** Document section **
※

With lucent prose, she travels the roads her ancestors took as they moved across southern England, desperate for employment, shelter, and sustenance. Too much of a Freudian to stop with the details of a census, she disregards the boundaries between private and public and searches out the unknown worlds behind the place names, the emotional undertows, the backwash of what the facts meant in a life. And although she finds that many heretofore undisputed familial stories are tall tales, she digs deeper, probing for the emotional truths behind those tales. In so doing, she demonstrates that family history, like all history, “is never neutral in what it wants to say about the past.”

And Light makes no claim to neutrality. Rather, she uses family history as a means to analyze, for example, how religious faith becomes deeply sustaining for the poor even as she critiques the “unctuousness and bigotry of those convinced they [are] saved.”

She lambasts 19th-century authorities, who, haunted by imaginary “crafty cadgers and work-shy desperados,” insisted that poverty arose from moral delinquency and designed workhouses that were worse than prisons in order to repress “moral contagion.”

We learn it was the widows, the deserted women and children, the sick, the “feeble-minded,” and the elderly who suffered the humiliation and lethal filth of the workhouses. She poignantly illustrates just how “a political economy whose blind faith in the operations of a free market left little safety net for its human casualties.” Her social critique resonates today as we continue to witness economic inequality and religious zealotry.

Light brings her intricate family trees brilliantly alive. We get to know Evelyn Light and how she came to die young, so hampered by poverty that she was buried in a common grave. We hear Sarah Hill’s real story — the one erased from family memory — of how she was born in the workhouse and died in a public asylum for “lunatic paupers.”

And we learn Lily Heffron’s actual story — not the romantic version she loved to tell, but the one that places her in the workhouse at age 10, abandoned, institutionalized, and confined, just like every generation of her family.

At one point, Light pauses to reflect, “If geography is history, where does it begin? Like the next hill on a long walk, origins have a habit of receding as they are approached.” I read Common People as I hiked across England. Walking onto the Yorkshire moors, I wanted to think I was returning to my own geography, my history, my ancestral home. I even took a slight detour to a tiny hamlet on the North Sea that bears my surname, Ellerby.

※

(Stored items)
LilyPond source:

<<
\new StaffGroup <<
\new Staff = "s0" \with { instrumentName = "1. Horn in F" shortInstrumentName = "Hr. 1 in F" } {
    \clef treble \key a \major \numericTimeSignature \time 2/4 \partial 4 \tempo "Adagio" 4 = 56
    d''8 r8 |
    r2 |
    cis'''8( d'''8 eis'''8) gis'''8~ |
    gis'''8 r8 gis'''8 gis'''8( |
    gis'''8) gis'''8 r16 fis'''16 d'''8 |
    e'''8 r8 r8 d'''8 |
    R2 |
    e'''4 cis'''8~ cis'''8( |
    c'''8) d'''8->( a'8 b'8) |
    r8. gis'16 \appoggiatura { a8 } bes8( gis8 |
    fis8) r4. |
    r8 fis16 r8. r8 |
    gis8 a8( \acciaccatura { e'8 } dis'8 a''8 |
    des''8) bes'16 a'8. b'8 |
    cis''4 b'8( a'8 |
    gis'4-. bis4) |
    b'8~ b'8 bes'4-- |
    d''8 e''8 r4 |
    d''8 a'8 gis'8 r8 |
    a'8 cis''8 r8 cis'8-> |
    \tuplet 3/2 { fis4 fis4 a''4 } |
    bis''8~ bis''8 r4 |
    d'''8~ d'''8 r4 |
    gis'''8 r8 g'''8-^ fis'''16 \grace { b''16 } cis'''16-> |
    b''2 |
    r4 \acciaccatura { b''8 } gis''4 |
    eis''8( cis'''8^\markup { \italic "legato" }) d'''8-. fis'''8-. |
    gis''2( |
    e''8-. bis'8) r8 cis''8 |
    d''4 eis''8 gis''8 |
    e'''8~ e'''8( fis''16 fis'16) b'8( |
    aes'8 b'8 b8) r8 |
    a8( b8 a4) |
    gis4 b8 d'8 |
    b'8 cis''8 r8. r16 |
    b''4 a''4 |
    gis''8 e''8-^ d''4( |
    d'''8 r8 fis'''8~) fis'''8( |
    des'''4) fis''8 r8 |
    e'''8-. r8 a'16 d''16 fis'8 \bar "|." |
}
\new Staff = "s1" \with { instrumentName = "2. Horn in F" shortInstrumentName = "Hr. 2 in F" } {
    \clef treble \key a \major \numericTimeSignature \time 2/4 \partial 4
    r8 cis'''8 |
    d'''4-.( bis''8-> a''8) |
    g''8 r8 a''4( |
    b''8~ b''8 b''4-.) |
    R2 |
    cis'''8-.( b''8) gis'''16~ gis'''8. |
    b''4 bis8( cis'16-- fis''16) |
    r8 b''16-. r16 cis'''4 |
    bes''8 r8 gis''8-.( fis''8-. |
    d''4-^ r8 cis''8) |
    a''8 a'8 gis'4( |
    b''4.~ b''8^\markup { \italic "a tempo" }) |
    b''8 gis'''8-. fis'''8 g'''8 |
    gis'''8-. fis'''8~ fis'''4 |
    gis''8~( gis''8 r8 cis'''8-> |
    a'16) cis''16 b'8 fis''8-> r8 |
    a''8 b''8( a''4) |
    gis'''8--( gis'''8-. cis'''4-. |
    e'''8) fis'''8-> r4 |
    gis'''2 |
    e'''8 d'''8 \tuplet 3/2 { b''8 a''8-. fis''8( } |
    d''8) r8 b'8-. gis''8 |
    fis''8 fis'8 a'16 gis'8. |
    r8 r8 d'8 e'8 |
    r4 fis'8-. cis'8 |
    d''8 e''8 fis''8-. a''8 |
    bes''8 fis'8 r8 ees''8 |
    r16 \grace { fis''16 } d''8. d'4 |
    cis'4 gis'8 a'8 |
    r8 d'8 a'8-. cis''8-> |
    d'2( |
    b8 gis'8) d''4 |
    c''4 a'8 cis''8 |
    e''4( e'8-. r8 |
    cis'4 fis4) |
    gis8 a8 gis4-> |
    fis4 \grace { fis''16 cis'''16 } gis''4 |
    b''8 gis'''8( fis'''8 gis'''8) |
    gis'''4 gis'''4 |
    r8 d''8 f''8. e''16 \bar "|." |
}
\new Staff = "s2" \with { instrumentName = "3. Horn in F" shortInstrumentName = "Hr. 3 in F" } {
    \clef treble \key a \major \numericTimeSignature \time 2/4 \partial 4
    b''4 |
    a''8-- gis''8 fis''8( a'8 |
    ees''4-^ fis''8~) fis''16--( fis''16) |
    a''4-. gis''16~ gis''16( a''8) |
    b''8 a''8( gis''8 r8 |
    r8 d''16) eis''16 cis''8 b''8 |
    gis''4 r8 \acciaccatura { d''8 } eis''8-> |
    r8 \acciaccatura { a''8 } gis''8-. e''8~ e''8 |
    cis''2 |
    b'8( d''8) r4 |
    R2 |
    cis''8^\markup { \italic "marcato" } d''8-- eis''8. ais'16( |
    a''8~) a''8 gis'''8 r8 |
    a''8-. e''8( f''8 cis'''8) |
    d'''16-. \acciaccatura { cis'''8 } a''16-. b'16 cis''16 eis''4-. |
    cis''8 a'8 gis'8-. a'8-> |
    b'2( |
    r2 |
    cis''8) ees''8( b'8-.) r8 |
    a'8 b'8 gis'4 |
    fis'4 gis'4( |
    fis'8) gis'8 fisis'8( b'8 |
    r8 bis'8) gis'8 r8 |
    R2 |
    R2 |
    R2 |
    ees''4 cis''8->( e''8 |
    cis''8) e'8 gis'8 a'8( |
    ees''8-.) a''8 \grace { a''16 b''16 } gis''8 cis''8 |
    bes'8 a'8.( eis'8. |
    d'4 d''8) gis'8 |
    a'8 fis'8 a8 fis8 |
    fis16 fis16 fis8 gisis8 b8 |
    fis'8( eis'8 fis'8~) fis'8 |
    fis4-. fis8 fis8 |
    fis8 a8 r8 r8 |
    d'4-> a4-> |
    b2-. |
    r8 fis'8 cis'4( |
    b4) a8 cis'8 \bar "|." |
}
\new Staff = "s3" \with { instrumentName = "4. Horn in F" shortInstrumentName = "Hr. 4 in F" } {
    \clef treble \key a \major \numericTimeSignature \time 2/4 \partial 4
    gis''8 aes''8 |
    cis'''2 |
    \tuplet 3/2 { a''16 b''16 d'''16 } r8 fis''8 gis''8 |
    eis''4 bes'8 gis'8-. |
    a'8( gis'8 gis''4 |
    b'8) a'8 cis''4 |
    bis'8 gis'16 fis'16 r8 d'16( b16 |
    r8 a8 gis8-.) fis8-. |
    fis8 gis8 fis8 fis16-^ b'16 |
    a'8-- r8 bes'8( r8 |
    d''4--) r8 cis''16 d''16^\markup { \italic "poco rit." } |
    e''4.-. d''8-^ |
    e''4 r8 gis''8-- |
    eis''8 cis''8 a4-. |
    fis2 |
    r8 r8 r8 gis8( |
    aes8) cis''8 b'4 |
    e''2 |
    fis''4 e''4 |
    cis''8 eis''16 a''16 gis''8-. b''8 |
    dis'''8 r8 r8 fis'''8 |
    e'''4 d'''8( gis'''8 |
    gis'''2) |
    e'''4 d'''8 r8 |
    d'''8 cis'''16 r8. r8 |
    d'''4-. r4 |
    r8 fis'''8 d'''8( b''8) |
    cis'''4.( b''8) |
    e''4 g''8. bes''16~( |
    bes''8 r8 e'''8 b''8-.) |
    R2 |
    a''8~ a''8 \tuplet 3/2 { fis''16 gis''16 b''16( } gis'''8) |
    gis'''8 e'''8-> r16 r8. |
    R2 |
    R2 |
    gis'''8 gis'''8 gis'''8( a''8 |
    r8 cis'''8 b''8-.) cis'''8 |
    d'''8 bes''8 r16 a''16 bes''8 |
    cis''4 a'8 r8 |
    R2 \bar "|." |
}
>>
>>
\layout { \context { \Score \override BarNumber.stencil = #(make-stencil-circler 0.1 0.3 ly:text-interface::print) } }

※

** Questions on the material **
1. In the book review, change "romantic" to "sentimental" and write out the passage from "And we learn" up to and including "of her family.".
2. Go on with the book review about Common People, starting after its final sentence.

** Answers in order **
1.
And we learn Lily Heffron’s actual story — not the sentimental version she loved to tell, but the one that places her in the workhouse at age 10, abandoned, institutionalized, and confined, just like every generation of her family.

2.
Like most family detectives, I wanted to find “that plot of land” that would corroborate the family myth of a long-lost Eden, an uncomplicated agrarian life on the wild, rolling moors. But there have been no Ellerbys in Ellerby for as long as our old innkeeper could remember. As it was for Light’s ancestors, so it must have been for mine: “the decision to leave [was] easy in the end. No work and less and less to eat. It [was] time to leave the village, home and family and head for town.” Our innkeeper said that people like me still come back, hoping to give our lives form, substance, and significance.

We create, she suggests, our “own kind of time and call it [a family] history, human syncopation,” while knowing our stories, like those of our parents, are flawed, no more than an “offbeat accompaniment” to the world’s unfolding. Light generously and incisively records her family’s often rollicking but more often heartbreaking past, even as she reminds us of a larger, haunting melody, “the stealth of the glacier and the planet’s revolution in space.”

Janet Mason Ellerby is professor of English and women’s and gender studies at the University of North Carolina Wilmington and author of Intimate Reading: The Contemporary Women’s Memoir and Following the Tambourine Man: A Birthmother’s Memoir. Her most recent book, Embroidering the Scarlet A: Unwed Mothers and Illegitimate Children in American Fiction and Film, was published by University of Michigan Press in April of this year.